P.A. restaurateur warns against anti-COVID measure ‘callousness’

May 12, 2021 | 8:00 AM

It may be 11,000 kilometres away but the desperately tragic COVID-19 situation in India is close to home for a Prince Albert man.

Spice Trail restaurant owner Harry Rai, whose family hails from the north of India, is, like the rest of the planet, deeply shocked by the daily images of despair: parks and vacant land overflowing with the dead waiting for quick cremation, oxygen shortages at hospitals, and people dying in line as they try to get medical help.

Rai has a strong message for anyone who thinks social distancing and public health orders here at home are a deprivation of freedom.

Your interactions, your callousness, it carries a toll – Harry Rai, restaurant owner/operator

“Just compare how blessed you are that you are in Saskatchewan where you have space and you can isolate,” he told paNOW, noting India has over 1.3 billion people on a land mass one third the size of Canada, which is home to a meagre 38 million people by comparison.
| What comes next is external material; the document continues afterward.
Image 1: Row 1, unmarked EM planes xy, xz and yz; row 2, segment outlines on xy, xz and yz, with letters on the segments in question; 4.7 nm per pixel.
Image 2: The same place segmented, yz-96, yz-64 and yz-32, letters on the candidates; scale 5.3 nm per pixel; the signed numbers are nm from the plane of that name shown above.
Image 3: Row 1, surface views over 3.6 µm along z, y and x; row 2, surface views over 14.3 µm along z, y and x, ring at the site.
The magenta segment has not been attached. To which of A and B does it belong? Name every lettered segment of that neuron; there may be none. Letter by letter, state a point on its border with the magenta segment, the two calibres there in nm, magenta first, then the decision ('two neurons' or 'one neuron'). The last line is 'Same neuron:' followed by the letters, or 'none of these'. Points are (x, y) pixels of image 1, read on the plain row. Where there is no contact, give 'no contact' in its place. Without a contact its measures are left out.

Social distancing in India is virtually impossible.

“And people are complaining about isolating [here]? God bless you,” he said.

Rai explained he has lost family members and best friends to COVID-19 in India and blamed what he called “complacency, callousness and casualness” for the horrific second wave numbers that have seen 23 million cases and over 240,000 deaths so far. On Tuesday alone there were 390,000 new cases, including 3,876 more deaths. Experts figure these cases are vastly undercounted.

Parks and vacant land have been turned into cremation areas to deal with the mounting deaths. (The Canadian Press)

Rai is certainly not alone in having lost someone to COVID-19—in Canada, India or elsewhere—and he struggles to understand how some people can protest against the health regulations.

“Your interactions, your callousness, it carries a toll. I’ve lost family members, try and understand that,” he said. “We in Saskatchewan are blessed with space and we fight against [the health orders]?” he questioned.

Penalties and consequences

So-called ‘Freedom protests’—including one in Prince Albert with participants rejecting face masks and the seriousness of the pandemic—have sparked widespread reaction and even repercussions for some participants.

A Saskatoon police officer who attended a ‘children’s freedom rally’ in Saskatoon in late April later resigned from his job, and a janitor who attended the protest in P.A. and elsewhere no longer works for the school division that employed him.

Maxime Bernier of the People’s Party of Canada spoke to a packed, maskless crowd in Regina Saturday, breaking public health rules and encouraging others to do the same. More than a dozen tickets were issued afterwards, and police are still investigating others who were present.

The opposition NDP has called for minimum fines of $10,000 and the creation of a specific offense for those who organize a protest in contravention of public health measures. NDP Deputy Leader Nicole Sarauer says the fines of $2,800 currently being handed out are not a sufficient deterrent.

However, the provincial government has pointed out the maximum fine under the Public Health Act is already $75,000 for an individual, and Justice minister Gord Wyant has said, “ law enforcement has an intimate knowledge of the range of penalties that they can enforce with respect to breaches of the Public Health Act.”

With files from The Canadian Press and CKOM.